Over 3 months, LCD, 8-h TRE, and their combination all reduced body weight and subcutaneous fat in adults with metabolic syndrome. TRE, with or without LCD, additionally reduced visceral fat and improved fasting glucose, uric acid, triglycerides, and TG/HDL-c ratio, with higher adherence than LCD. The combined LCD+TRE intervention produced the greatest weight loss and improvements in insulin sensitivity and diastolic blood pressure but increased LDL-c and had lower willingness to continue. Collectively, an 8-h TRE regimen—without or with LCD—emerges as an effective strategy to reduce visceral obesity and cardiometabolic risk in MetS. Future research should include longer-term, multicenter trials across diverse populations, randomized comparisons of early versus late TRE, inclusion of control groups, objective dietary intake monitoring, and mechanistic studies to disentangle weight-loss–dependent versus independent effects on visceral fat and metabolic health.

• Self-reported dietary intake and adherence introduce recall bias; dietary logs were optional and may be incomplete. Meal-eating window estimates relied on 2-week recall of meal times and did not capture snacks or day-to-day variability, likely underestimating true eating windows.

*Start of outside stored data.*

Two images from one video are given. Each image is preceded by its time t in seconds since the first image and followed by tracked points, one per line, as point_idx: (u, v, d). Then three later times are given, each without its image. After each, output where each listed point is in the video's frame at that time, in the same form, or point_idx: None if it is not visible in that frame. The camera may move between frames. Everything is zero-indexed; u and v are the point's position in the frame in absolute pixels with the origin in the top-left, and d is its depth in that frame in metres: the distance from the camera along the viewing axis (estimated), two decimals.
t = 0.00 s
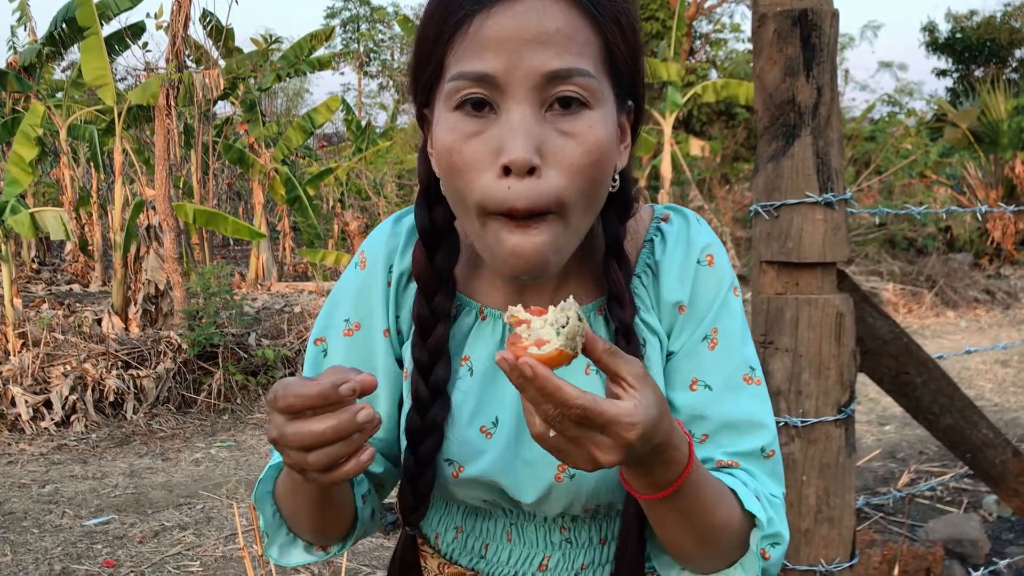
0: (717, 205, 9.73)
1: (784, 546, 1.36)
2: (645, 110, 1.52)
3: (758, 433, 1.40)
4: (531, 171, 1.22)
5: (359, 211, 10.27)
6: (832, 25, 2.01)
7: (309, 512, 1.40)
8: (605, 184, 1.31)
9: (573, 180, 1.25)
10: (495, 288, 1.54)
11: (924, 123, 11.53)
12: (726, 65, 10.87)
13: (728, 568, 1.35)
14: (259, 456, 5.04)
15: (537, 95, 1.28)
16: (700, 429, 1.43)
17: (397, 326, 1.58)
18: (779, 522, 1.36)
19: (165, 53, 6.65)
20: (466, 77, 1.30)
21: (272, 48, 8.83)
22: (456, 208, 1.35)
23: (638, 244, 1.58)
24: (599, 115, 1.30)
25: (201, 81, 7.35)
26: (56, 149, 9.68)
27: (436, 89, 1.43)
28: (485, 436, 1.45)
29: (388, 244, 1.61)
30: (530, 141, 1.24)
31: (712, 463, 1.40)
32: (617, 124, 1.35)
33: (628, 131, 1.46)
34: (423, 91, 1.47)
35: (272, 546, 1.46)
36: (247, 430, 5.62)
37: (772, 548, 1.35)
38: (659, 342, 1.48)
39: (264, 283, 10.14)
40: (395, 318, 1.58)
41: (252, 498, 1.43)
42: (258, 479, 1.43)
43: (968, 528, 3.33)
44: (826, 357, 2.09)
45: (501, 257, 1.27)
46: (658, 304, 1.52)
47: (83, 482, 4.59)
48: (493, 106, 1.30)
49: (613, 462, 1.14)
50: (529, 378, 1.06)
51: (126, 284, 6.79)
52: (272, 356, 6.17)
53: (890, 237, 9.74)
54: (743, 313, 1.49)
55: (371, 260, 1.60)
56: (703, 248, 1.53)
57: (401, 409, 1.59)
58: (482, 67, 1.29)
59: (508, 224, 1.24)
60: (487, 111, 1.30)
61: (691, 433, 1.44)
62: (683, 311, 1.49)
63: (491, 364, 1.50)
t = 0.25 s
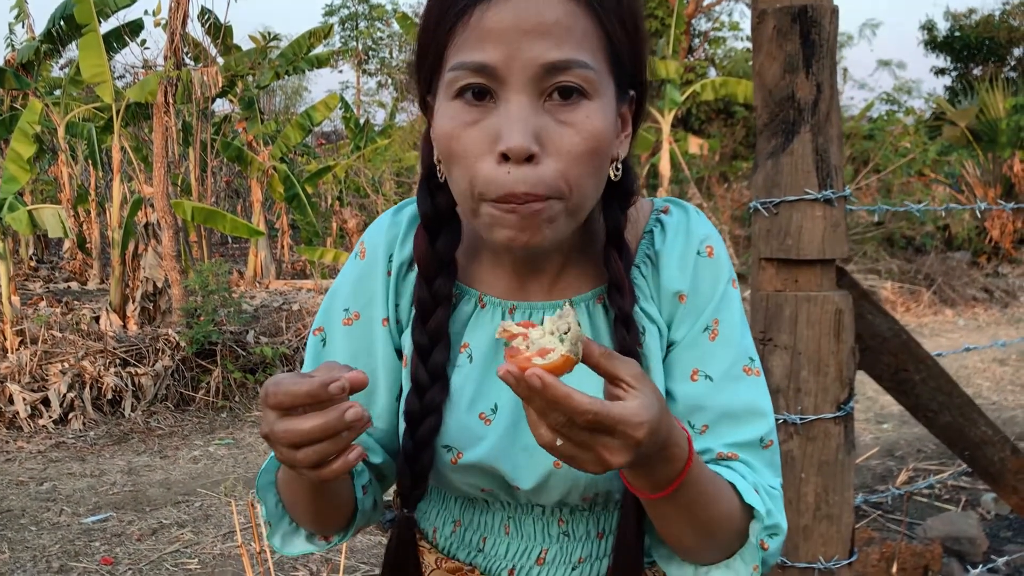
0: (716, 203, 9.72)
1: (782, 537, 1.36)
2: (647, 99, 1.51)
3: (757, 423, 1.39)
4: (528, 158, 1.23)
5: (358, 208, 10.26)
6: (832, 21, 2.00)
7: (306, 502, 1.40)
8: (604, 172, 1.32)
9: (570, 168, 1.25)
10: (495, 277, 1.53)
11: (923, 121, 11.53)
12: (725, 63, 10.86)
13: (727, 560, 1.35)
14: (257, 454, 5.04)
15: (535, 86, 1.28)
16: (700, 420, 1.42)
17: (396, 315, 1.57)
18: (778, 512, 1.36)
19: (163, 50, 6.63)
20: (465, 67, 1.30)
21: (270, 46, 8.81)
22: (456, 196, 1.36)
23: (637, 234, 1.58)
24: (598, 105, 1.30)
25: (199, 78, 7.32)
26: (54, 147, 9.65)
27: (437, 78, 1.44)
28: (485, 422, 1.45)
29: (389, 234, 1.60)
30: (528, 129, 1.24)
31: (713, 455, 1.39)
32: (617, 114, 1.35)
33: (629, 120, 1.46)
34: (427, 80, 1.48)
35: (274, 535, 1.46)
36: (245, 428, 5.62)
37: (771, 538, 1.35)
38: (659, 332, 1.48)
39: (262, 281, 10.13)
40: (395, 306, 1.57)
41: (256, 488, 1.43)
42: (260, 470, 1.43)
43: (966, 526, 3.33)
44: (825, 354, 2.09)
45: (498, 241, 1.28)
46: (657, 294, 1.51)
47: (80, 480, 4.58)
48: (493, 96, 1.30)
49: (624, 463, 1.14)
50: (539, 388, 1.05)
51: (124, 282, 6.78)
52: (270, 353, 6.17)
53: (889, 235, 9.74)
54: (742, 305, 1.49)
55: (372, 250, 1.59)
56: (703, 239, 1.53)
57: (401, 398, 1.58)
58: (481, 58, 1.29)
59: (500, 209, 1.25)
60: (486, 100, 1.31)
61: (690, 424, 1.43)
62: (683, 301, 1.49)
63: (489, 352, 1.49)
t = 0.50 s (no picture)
0: (715, 200, 9.72)
1: (778, 527, 1.35)
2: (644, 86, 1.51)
3: (751, 413, 1.39)
4: (520, 137, 1.25)
5: (357, 206, 10.25)
6: (832, 18, 1.99)
7: (308, 496, 1.39)
8: (597, 155, 1.33)
9: (562, 150, 1.27)
10: (493, 265, 1.53)
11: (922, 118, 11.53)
12: (725, 61, 10.85)
13: (724, 552, 1.34)
14: (256, 451, 5.04)
15: (529, 69, 1.29)
16: (697, 408, 1.41)
17: (395, 304, 1.56)
18: (773, 504, 1.35)
19: (162, 47, 6.62)
20: (462, 49, 1.31)
21: (269, 43, 8.80)
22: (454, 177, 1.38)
23: (634, 225, 1.57)
24: (590, 89, 1.30)
25: (198, 75, 7.29)
26: (52, 144, 9.64)
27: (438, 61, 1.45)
28: (483, 407, 1.44)
29: (388, 226, 1.60)
30: (521, 109, 1.26)
31: (710, 446, 1.37)
32: (611, 98, 1.36)
33: (625, 107, 1.47)
34: (429, 65, 1.49)
35: (274, 530, 1.45)
36: (243, 425, 5.61)
37: (767, 530, 1.34)
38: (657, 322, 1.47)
39: (261, 278, 10.12)
40: (394, 294, 1.56)
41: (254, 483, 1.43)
42: (259, 464, 1.43)
43: (965, 523, 3.33)
44: (824, 352, 2.09)
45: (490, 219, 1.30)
46: (654, 284, 1.51)
47: (79, 477, 4.58)
48: (489, 79, 1.31)
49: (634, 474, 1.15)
50: (561, 409, 1.05)
51: (122, 279, 6.77)
52: (269, 351, 6.17)
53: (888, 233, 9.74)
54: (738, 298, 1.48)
55: (370, 242, 1.58)
56: (699, 231, 1.53)
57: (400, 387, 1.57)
58: (477, 41, 1.30)
59: (493, 187, 1.27)
60: (483, 84, 1.32)
61: (688, 414, 1.42)
62: (681, 290, 1.48)
63: (488, 337, 1.48)
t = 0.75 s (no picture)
0: (714, 198, 9.72)
1: (765, 522, 1.35)
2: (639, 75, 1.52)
3: (743, 407, 1.39)
4: (515, 117, 1.25)
5: (356, 204, 10.25)
6: (829, 15, 1.99)
7: (315, 495, 1.39)
8: (591, 138, 1.33)
9: (555, 130, 1.27)
10: (491, 255, 1.52)
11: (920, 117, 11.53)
12: (723, 59, 10.85)
13: (713, 546, 1.36)
14: (254, 449, 5.04)
15: (523, 53, 1.30)
16: (689, 399, 1.41)
17: (395, 296, 1.54)
18: (761, 499, 1.35)
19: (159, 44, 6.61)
20: (460, 35, 1.33)
21: (267, 41, 8.79)
22: (454, 162, 1.38)
23: (631, 220, 1.57)
24: (584, 71, 1.31)
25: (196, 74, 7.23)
26: (50, 142, 9.63)
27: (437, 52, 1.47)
28: (481, 393, 1.40)
29: (387, 220, 1.57)
30: (515, 90, 1.27)
31: (701, 438, 1.38)
32: (604, 83, 1.37)
33: (620, 94, 1.47)
34: (431, 58, 1.51)
35: (279, 530, 1.45)
36: (242, 423, 5.61)
37: (754, 524, 1.33)
38: (652, 315, 1.47)
39: (259, 277, 10.11)
40: (393, 287, 1.54)
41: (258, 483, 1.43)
42: (264, 464, 1.41)
43: (962, 521, 3.34)
44: (821, 349, 2.09)
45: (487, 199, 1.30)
46: (650, 277, 1.50)
47: (77, 475, 4.58)
48: (485, 63, 1.32)
49: (625, 472, 1.15)
50: (556, 403, 1.06)
51: (121, 277, 6.76)
52: (267, 349, 6.18)
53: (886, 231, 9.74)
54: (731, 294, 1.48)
55: (369, 237, 1.56)
56: (695, 227, 1.52)
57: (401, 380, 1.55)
58: (473, 27, 1.31)
59: (488, 167, 1.27)
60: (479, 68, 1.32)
61: (680, 405, 1.42)
62: (676, 283, 1.48)
63: (487, 325, 1.46)
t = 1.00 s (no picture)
0: (713, 196, 9.71)
1: (749, 521, 1.36)
2: (632, 66, 1.50)
3: (730, 403, 1.40)
4: (500, 107, 1.26)
5: (355, 202, 10.24)
6: (827, 12, 1.99)
7: (332, 495, 1.37)
8: (579, 128, 1.33)
9: (540, 121, 1.27)
10: (489, 247, 1.51)
11: (920, 115, 11.53)
12: (723, 56, 10.84)
13: (696, 544, 1.36)
14: (253, 447, 5.04)
15: (509, 45, 1.29)
16: (678, 393, 1.41)
17: (398, 288, 1.52)
18: (746, 498, 1.35)
19: (158, 42, 6.60)
20: (450, 29, 1.32)
21: (266, 39, 8.78)
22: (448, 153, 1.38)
23: (628, 218, 1.56)
24: (568, 62, 1.30)
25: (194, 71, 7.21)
26: (49, 140, 9.62)
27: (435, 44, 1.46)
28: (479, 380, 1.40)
29: (389, 214, 1.56)
30: (500, 82, 1.27)
31: (688, 433, 1.38)
32: (592, 74, 1.35)
33: (612, 85, 1.46)
34: (429, 51, 1.50)
35: (291, 531, 1.43)
36: (240, 421, 5.61)
37: (737, 522, 1.34)
38: (645, 309, 1.46)
39: (258, 275, 10.11)
40: (396, 279, 1.52)
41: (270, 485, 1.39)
42: (275, 465, 1.38)
43: (960, 519, 3.34)
44: (818, 347, 2.09)
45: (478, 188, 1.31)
46: (645, 272, 1.49)
47: (75, 474, 4.58)
48: (474, 57, 1.32)
49: (593, 466, 1.16)
50: (520, 392, 1.08)
51: (119, 275, 6.76)
52: (266, 347, 6.19)
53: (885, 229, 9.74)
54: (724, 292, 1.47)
55: (372, 232, 1.54)
56: (690, 225, 1.51)
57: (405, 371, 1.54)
58: (461, 21, 1.31)
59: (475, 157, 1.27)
60: (468, 60, 1.32)
61: (669, 398, 1.42)
62: (670, 278, 1.46)
63: (486, 316, 1.45)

• Except for the combination group, LCD and TRE alone did not achieve clinically significant ≥5% weight loss over 3 months; longer trials are needed to assess sustained weight loss and health benefits.
• Early vs late TRE comparisons were exploratory (non-randomized subgroup choice, small sample sizes).
• No non-intervention control group was included.
• Higher adherence days in TRE vs LCD may confound comparisons. Generalizability is limited to Chinese adults in Shaanxi; validation in other races/ethnicities is needed.